Harmonize cluster labels across batches

library(SMNN)
batch.cluster.labels <- unifiedClusterLabelling(data_SMNN$batch1.mat, data_iSMNN$batch2.mat, features.use = markers, cluster.labels = cluster.info, min.perc = 0.3)

Batch effect correction using iSMNN function

With harmonized cluster label information for single cells across batches, we implement batch effect correction using iSMNN.

Construct the input object for batches using Seurat

Input object is first constructed following the instruction of Seurat v3 package. See the tutorial from the Seurat website for details.

library(Seurat)
merge <- CreateSeuratObject(counts = cbind(data_iSMNN$batch1.mat, data_iSMNN$batch2.mat), project = "merge", min.cells = 0, min.features = 0)
batch_id <- c(rep("batch1", ncol(data_iSMNN$batch1.mat)), rep("batch2", ncol(data_iSMNN$batch2.mat)))
names(batch_id) <- colnames(merge)
merge <- AddMetaData(object = merge, metadata = batch_id, col.name = "batch_id")
merge.list <- SplitObject(merge, split.by = "batch_id")

library(cowplot)
merge.list <- lapply(X = merge.list, FUN = function(x) {
  x <- NormalizeData(x)
  x <- FindVariableFeatures(x, selection.method = "vst", nfeatures = 2000)
})

Correct batch effect

corrected.results <- iSMNN(object.list = merge.list, batch.cluster.labels = batch.cluster.labels, matched.clusters = c("endothelial cells", "macrophage", "fibroblast"),
                            strategy = "Short.run", iterations = 5, dims = 1:20, npcs = 30, k.filter = 30)

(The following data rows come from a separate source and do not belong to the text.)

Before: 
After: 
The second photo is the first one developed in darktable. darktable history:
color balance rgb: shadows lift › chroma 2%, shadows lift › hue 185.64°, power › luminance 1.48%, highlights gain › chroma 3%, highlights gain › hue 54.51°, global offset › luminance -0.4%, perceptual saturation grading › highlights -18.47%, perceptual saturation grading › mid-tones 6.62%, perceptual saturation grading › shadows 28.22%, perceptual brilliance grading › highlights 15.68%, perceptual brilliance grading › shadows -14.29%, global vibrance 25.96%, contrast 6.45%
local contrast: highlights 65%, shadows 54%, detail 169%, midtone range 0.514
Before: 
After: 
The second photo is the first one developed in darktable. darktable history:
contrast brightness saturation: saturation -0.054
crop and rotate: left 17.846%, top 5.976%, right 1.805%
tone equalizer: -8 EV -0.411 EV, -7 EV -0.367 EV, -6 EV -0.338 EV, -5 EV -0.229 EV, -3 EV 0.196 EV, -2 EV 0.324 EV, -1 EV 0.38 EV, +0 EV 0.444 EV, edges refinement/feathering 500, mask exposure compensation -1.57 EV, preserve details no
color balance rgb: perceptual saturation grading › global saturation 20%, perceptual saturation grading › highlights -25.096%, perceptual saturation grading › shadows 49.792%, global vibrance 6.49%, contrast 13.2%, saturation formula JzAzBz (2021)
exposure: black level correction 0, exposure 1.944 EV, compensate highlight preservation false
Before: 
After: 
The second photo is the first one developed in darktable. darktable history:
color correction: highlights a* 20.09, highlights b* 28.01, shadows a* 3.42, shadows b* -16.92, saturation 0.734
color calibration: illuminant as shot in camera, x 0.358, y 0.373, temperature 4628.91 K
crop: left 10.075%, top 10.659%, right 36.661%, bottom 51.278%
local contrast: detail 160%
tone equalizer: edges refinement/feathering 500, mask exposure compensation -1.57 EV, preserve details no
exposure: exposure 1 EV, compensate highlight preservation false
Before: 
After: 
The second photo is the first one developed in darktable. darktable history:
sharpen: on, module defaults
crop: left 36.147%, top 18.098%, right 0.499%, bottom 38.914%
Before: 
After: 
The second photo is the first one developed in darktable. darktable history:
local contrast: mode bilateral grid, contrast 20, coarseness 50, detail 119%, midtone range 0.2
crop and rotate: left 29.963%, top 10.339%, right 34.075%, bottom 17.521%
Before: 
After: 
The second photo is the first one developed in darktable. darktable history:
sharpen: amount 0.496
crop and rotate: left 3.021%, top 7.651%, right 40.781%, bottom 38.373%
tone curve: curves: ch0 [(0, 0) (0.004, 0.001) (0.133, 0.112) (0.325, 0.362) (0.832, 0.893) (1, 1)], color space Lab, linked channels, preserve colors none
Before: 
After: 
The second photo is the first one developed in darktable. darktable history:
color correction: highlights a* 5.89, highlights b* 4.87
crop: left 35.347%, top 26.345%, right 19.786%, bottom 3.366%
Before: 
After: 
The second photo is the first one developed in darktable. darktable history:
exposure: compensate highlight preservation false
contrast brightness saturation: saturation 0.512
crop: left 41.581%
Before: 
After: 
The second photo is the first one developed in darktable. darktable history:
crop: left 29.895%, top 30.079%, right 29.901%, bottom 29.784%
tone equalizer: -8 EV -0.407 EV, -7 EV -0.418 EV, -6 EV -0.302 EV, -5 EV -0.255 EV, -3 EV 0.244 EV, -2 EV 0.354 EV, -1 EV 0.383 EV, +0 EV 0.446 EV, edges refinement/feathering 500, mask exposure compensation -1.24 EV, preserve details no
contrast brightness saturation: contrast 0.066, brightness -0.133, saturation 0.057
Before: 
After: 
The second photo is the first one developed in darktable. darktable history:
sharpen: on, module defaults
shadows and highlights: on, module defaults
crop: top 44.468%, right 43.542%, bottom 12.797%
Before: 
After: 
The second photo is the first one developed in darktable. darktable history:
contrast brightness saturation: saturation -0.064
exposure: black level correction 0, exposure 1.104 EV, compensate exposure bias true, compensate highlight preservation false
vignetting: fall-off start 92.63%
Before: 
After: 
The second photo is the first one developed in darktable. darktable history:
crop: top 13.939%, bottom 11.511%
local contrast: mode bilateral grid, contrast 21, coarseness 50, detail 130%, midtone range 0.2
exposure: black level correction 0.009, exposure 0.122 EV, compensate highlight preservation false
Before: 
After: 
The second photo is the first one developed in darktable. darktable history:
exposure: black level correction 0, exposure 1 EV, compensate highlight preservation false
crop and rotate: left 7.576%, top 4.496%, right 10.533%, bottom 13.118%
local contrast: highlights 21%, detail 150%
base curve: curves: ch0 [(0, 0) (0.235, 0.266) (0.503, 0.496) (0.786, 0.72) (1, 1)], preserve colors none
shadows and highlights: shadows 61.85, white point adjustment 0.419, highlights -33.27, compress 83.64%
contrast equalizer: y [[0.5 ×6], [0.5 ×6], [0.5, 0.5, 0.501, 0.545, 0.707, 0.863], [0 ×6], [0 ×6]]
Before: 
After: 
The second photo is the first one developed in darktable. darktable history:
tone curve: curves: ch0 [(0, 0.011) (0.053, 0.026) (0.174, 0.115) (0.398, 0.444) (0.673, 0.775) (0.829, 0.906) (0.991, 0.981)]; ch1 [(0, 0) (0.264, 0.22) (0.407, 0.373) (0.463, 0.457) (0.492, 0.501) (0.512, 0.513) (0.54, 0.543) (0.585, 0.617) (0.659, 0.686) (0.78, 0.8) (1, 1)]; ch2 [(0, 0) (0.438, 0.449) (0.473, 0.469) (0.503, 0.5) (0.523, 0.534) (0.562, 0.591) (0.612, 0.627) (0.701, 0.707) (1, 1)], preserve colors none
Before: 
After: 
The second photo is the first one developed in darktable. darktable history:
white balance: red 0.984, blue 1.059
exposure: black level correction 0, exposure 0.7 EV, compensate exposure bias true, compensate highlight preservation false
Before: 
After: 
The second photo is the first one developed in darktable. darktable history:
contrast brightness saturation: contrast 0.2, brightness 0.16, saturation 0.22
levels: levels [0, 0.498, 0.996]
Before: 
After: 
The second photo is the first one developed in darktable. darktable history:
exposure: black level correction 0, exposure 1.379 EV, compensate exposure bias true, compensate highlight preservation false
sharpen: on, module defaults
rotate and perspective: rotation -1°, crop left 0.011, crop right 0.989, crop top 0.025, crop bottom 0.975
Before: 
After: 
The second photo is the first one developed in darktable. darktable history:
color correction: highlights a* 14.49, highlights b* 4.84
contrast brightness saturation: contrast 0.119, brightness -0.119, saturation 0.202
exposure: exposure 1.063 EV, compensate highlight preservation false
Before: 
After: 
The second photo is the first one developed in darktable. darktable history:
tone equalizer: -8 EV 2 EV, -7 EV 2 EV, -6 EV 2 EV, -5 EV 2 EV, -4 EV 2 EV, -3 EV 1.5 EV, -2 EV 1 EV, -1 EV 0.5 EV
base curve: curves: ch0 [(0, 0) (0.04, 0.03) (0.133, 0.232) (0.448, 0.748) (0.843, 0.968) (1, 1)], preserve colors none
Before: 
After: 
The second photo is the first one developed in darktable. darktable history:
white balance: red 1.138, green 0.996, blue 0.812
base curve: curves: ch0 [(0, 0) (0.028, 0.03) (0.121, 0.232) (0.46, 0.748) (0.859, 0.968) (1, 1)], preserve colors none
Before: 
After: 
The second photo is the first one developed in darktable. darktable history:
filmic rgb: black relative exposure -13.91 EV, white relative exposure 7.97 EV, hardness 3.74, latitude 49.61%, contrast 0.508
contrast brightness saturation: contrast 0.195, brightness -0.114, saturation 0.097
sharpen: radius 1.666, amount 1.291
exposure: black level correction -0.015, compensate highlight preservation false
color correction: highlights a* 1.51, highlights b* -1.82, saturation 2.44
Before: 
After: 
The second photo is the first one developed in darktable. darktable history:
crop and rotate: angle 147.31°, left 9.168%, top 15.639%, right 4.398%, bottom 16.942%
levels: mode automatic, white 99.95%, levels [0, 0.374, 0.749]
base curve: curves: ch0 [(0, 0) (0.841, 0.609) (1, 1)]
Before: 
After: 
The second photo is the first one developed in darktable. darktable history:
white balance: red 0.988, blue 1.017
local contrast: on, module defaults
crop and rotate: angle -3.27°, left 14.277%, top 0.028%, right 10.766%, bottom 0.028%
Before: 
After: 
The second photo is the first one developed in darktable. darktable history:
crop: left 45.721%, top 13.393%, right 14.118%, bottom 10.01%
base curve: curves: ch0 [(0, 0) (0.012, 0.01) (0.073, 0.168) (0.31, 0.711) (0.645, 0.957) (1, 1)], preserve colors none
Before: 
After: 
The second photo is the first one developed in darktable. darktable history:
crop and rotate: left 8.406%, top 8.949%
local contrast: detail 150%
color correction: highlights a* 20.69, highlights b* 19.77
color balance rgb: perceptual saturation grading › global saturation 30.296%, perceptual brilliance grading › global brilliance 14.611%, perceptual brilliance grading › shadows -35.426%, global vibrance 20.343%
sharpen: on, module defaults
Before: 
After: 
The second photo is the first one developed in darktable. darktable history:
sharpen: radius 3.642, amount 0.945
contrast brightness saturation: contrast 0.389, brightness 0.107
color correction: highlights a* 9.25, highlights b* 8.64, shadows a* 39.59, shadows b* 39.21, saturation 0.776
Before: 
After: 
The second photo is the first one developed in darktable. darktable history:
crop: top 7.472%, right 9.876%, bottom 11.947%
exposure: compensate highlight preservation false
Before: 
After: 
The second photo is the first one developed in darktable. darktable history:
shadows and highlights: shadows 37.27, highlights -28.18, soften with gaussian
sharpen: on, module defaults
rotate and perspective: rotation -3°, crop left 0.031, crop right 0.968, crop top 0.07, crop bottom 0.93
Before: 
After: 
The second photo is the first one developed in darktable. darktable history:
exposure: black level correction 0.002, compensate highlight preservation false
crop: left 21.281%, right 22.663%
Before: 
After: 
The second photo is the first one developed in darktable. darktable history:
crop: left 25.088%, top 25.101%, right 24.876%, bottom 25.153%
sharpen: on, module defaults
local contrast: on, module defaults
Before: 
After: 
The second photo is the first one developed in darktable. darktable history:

iSMNN function will return a Seurat object that contains the batch-corrected expression matrix for batches

# Output after correction for batch
corrected.results

## An object of class Seurat 
## 4624 features across 900 samples within 2 assays 
## Active assay: integrated (1624 features)
##  1 other assay present: RNA
##  2 dimensional reductions calculated: pca, umap

Citation

Yang, Y., Li, G., Xie, Y., Wang, L., Yang, Y., Liu, J., Qian, L., Li., Y. (2020) iSMNN: Batch Effect Correction for Single-cell RNA-seq data via Iterative Supervised Mutual Nearest Neighbor Refinement. biorxiv, https://www.biorxiv.org/content/10.1101/2020.11.09.375659v1.

Credits

Some functions are borrowed from or executed according to the Seurat v3 package (Sturat et al., 2019).